#### Exercise input ####
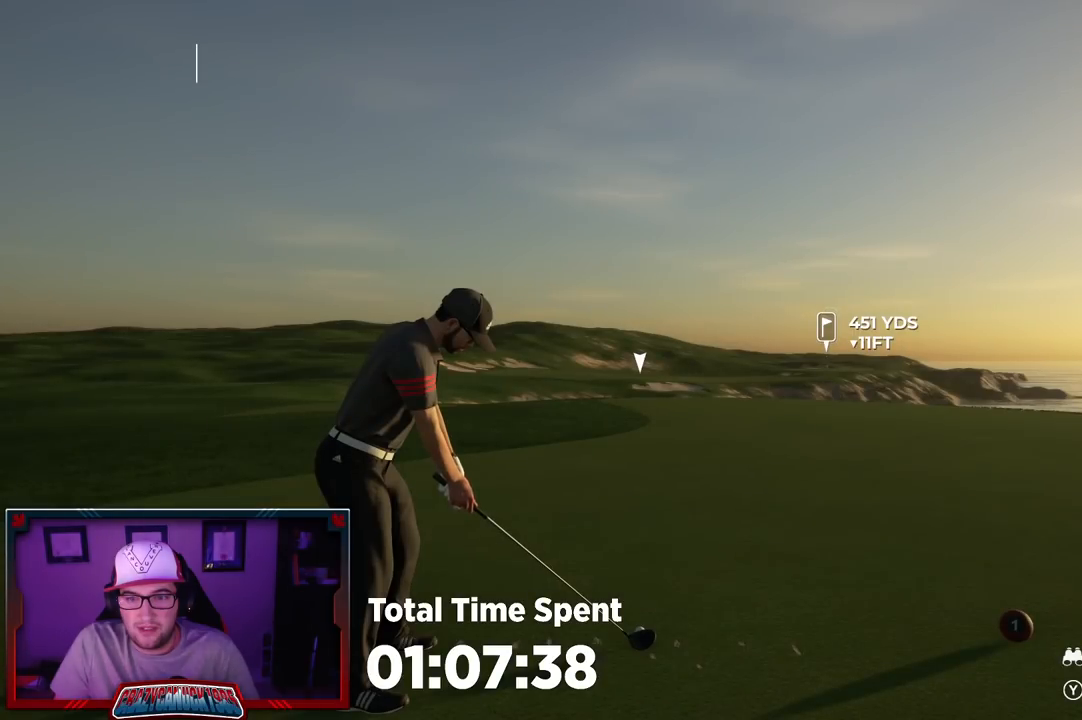
{"buttons": [], "left_stick": "center", "right_stick": "left", "events": [[33, "right_stick", "left"]]}
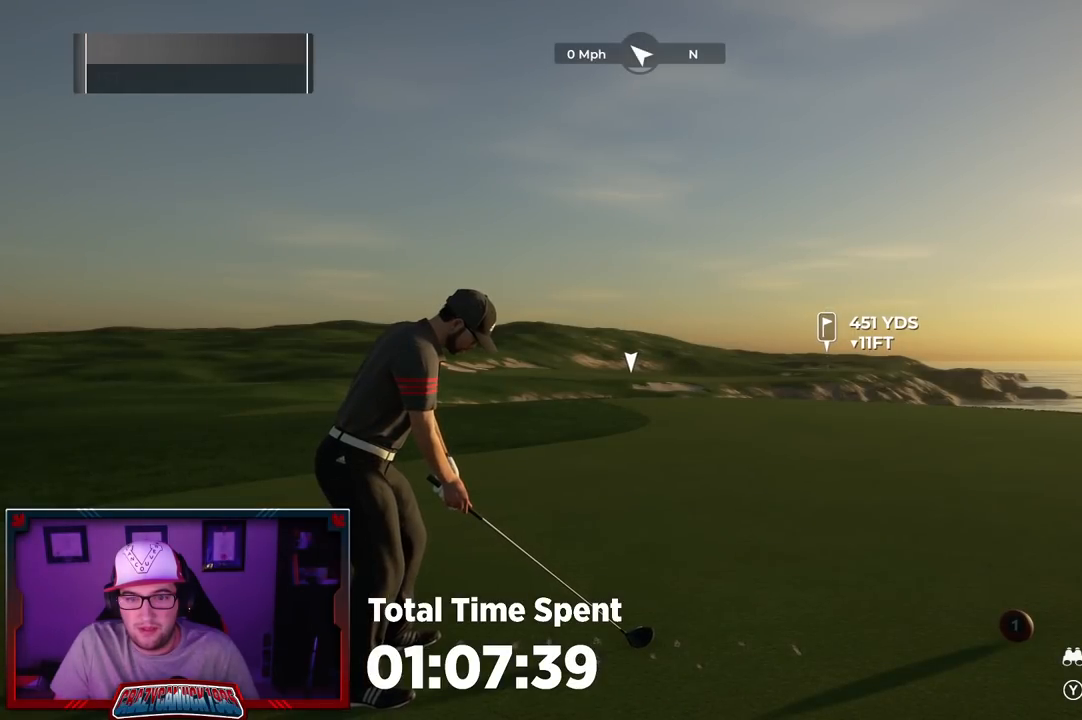
{"buttons": [], "left_stick": "center", "right_stick": "center", "events": [[83, "right_stick", "center"], [233, "START", "down"], [383, "START", "up"]]}
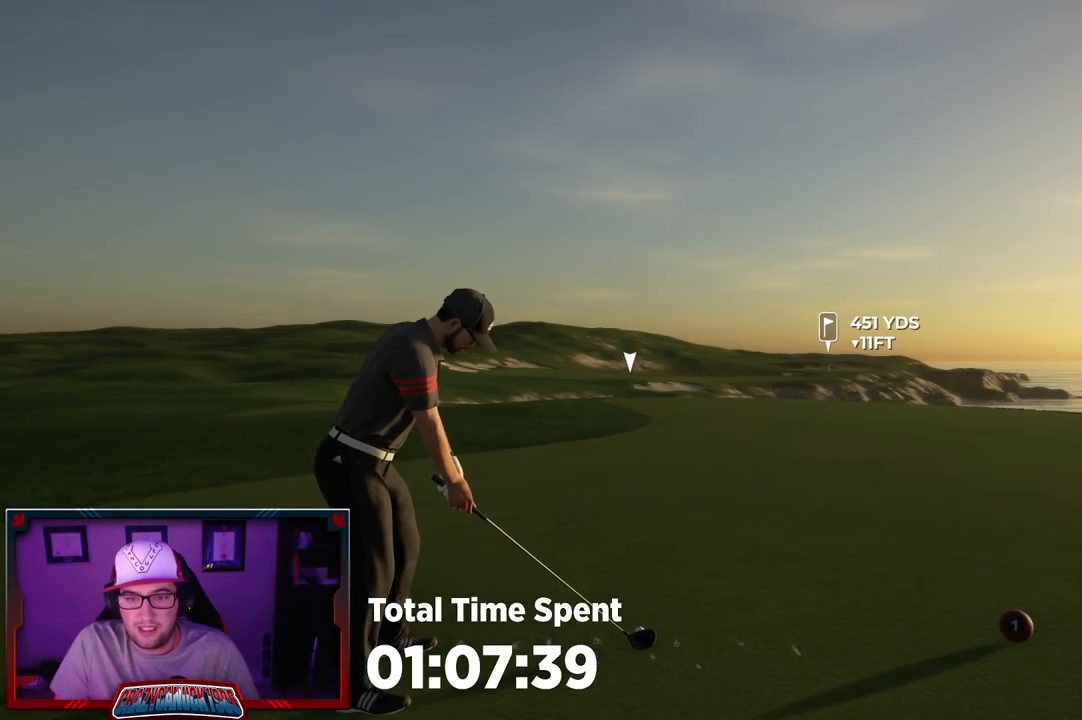
{"buttons": [], "left_stick": "center", "right_stick": "center", "events": []}
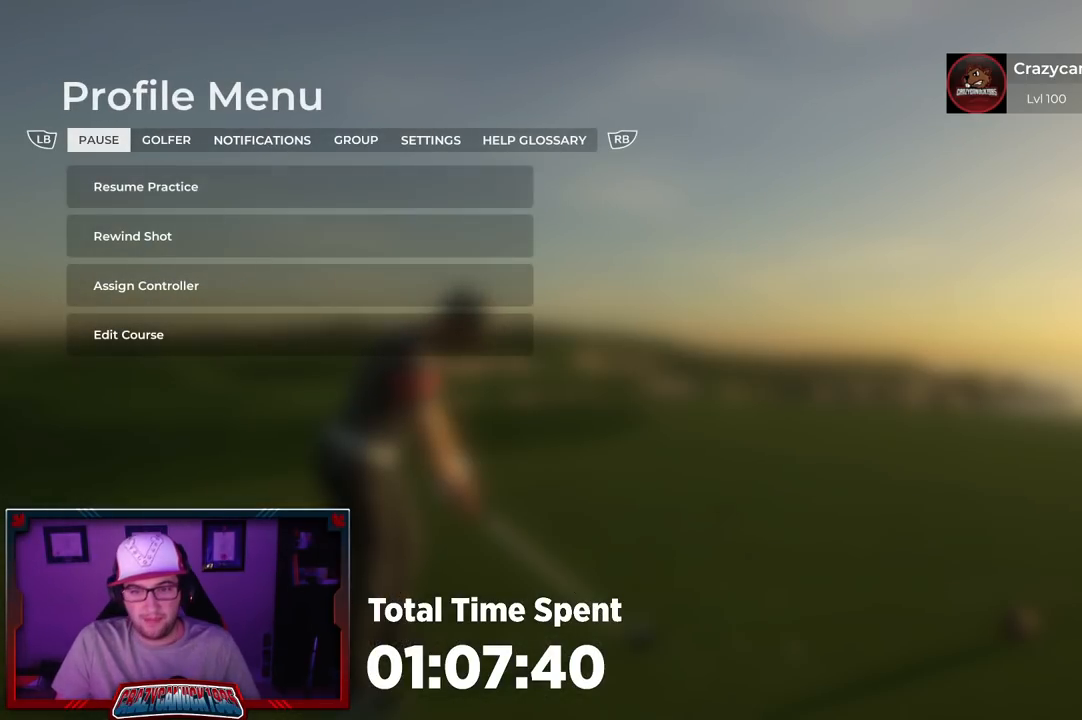
{"buttons": ["DPAD_UP"], "left_stick": "center", "right_stick": "center", "events": [[217, "DPAD_UP", "down"], [283, "DPAD_UP", "up"], [467, "DPAD_UP", "down"]]}
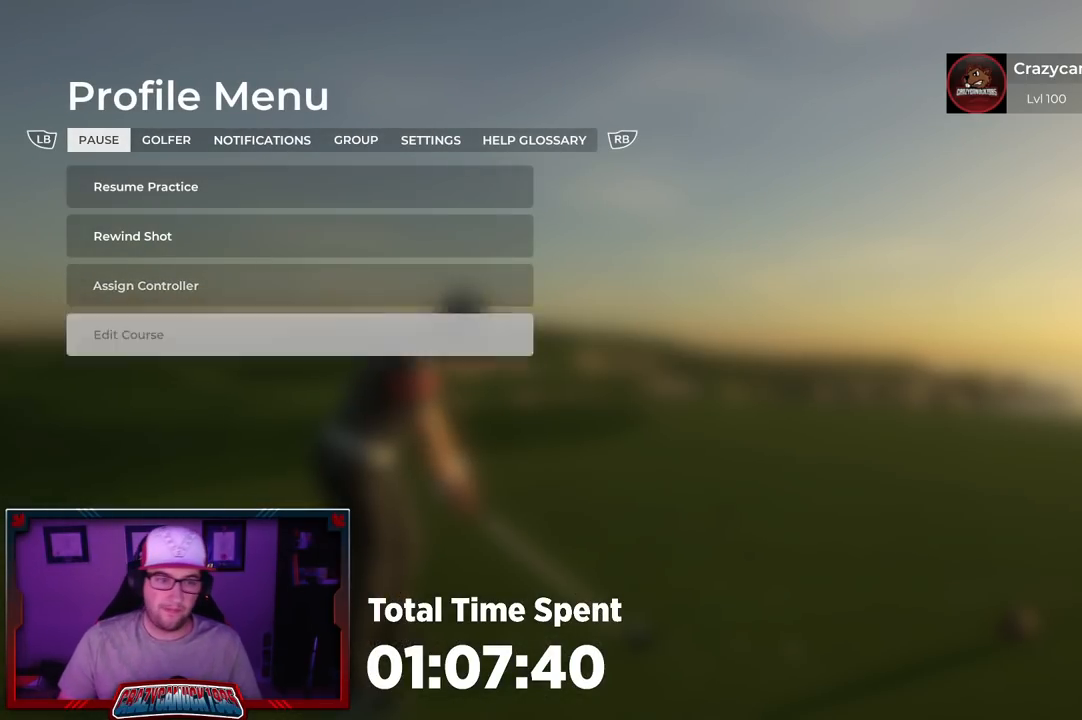
{"buttons": ["DPAD_DOWN"], "left_stick": "center", "right_stick": "center", "events": [[17, "DPAD_UP", "up"], [383, "DPAD_DOWN", "down"]]}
####
*Work to be completed*.
Output the entries above exactly. Do not include the pictures.

*Written solution*.
{"buttons": [], "left_stick": "center", "right_stick": "left", "events": [[33, "right_stick", "left"]]}
{"buttons": [], "left_stick": "center", "right_stick": "center", "events": [[83, "right_stick", "center"], [233, "START", "down"], [383, "START", "up"]]}
{"buttons": [], "left_stick": "center", "right_stick": "center", "events": []}
{"buttons": ["DPAD_UP"], "left_stick": "center", "right_stick": "center", "events": [[217, "DPAD_UP", "down"], [283, "DPAD_UP", "up"], [467, "DPAD_UP", "down"]]}
{"buttons": ["DPAD_DOWN"], "left_stick": "center", "right_stick": "center", "events": [[17, "DPAD_UP", "up"], [383, "DPAD_DOWN", "down"]]}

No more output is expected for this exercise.